**EXERCISE INSTRUCTIONS**
Using the data beneath, show every line that includes the word "contrast".

**Stored data entries**

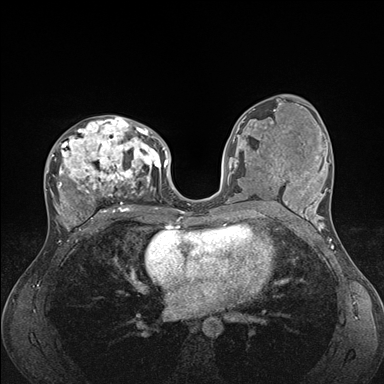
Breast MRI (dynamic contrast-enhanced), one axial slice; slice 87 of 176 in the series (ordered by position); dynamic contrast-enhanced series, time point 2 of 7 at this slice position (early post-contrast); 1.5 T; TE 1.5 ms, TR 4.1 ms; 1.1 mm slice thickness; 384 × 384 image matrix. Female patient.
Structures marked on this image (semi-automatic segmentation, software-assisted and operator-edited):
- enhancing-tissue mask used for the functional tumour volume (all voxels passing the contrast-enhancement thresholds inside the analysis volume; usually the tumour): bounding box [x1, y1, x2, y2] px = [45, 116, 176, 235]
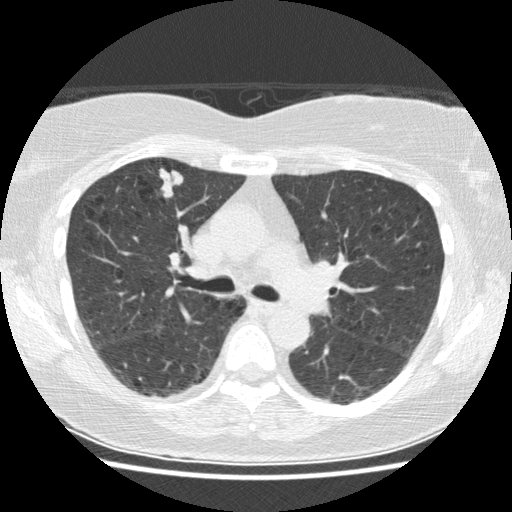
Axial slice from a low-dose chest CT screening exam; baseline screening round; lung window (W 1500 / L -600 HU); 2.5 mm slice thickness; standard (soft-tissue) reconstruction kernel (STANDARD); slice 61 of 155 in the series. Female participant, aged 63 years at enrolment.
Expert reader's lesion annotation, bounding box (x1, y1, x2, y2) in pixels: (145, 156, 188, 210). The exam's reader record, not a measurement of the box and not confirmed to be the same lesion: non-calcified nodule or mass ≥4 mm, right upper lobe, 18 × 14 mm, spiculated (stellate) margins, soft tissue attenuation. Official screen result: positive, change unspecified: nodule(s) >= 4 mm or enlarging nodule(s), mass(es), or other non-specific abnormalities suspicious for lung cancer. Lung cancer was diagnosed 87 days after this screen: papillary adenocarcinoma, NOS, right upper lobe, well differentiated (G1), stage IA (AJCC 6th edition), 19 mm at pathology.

**RESPONSE AREA**
Breast MRI (dynamic contrast-enhanced), one axial slice; slice 87 of 176 in the series (ordered by position); dynamic contrast-enhanced series, time point 2 of 7 at this slice position (early post-contrast); 1.5 T; TE 1.5 ms, TR 4.1 ms; 1.1 mm slice thickness; 384 × 384 image matrix. Female patient.
- enhancing-tissue mask used for the functional tumour volume (all voxels passing the contrast-enhancement thresholds inside the analysis volume; usually the tumour): bounding box [x1, y1, x2, y2] px = [45, 116, 176, 235]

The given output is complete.